The Lives of Others builds off of this tense environment. The film’s plot revolves around the strange relationship of trust, distrust and deceit that develops between the playwright Dreyman, his girlfriend Christa-Maria Sieland (Martina Gedeck) and Wiesler, the Stasi officer in charge of monitoring them. Wiesler is a respected Stasi officer, who, lacking self confidence, finds his purpose by serving as the Communist Party’s “Shield and Sword.” Ever the true cynic, Wiesler agrees with German Culture Minister Hempf (Thomas Thieme) that Dreyman — a writer who is loyal to the GDR — is too good to be true and must be monitored for everyone’s good.

Events start to unravel the strange “three’s company too” arrangement between the couple and Wiesler. Christa-Maria, while always remaining supportive of Dreyman, enters an affair with Minister Hempf, believing it to be the only way to advance her career as an actor. Dreyman decides to write a “subversive” article on the high suicide rate of the GDR and publish it in the West. However, just as Wiesler discovers the information to destroy Dreyman, he also becomes disillusioned with the GDR. Wiesler, a loyal follower of the state, sees the GDR crumbling under its gigantic bureaucracy populated by bickering and self-serving ministers. Wiesler finds himself at a crossroads — to serve the state as usual and turn in Dreyman or to use his position to help the writer whose goals are genuinely well-intentioned.

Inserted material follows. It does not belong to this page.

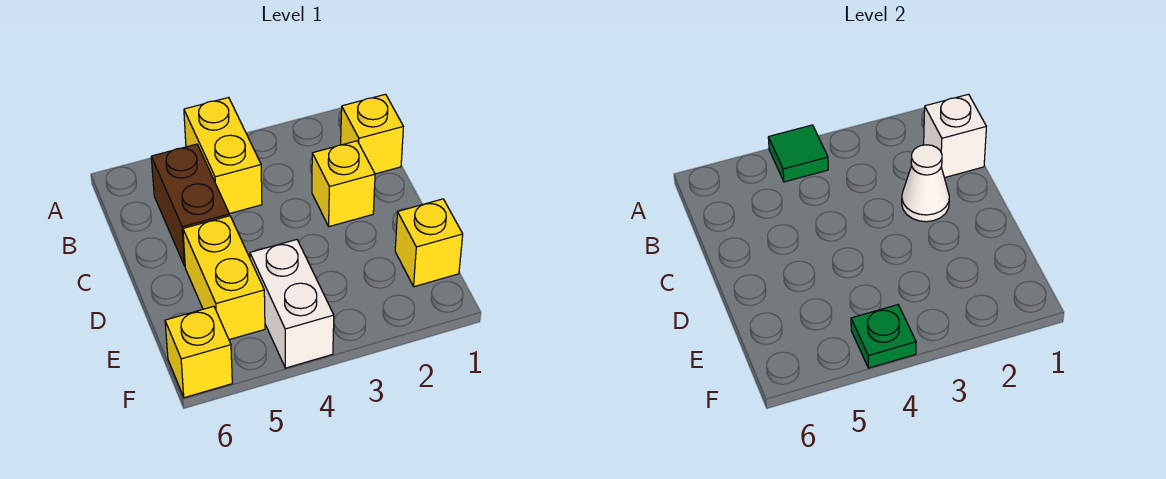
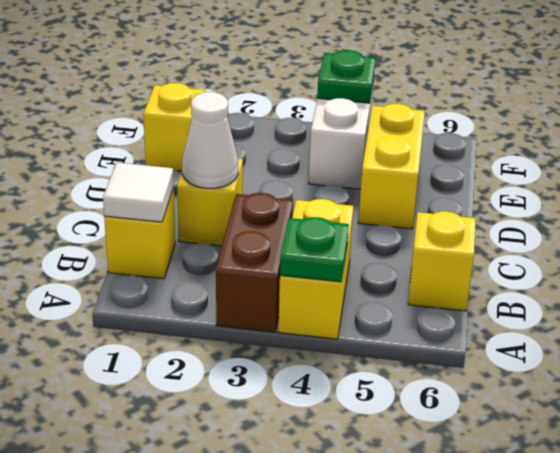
green 1x1 tile [768,125,828,182] -> green 1x1 plate [280,217,349,282]
white 1x1 brick [924,94,986,178] -> white 1x1 tile [103,163,174,222]
brown 1x2 brick [151,144,229,266] -> brown 1x2 brick moved to [216,193,293,332]
yellow 1x1 brick [165,306,232,398] -> yellow 1x1 brick moved to [408,211,476,311]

The Lives of Others is a bold film. Up to now, most German cinema has portrayed the GDR in a patronizing tone as “the little socialist state that couldn’t.” It reflects on Germany’s Ostalgie movement, nostalgically remembering government-sponsored food programs and television as well as Trabant cars. For 40 years, many Germans worked for and participated with the GDR, and it is understandably difficult to label something that formed such a major part of people’s lives as inherently wrong. However, The Lives of Others has the courage to take a strong position in condemning the culture of fear that dominated the GDR. As demonstrated in the scene mentioned at the beginning of this review, the terrifying truth brought to light by The Lives of Others lies not in the methods of the Stasi, but in how quickly the citizenry complies with their practices.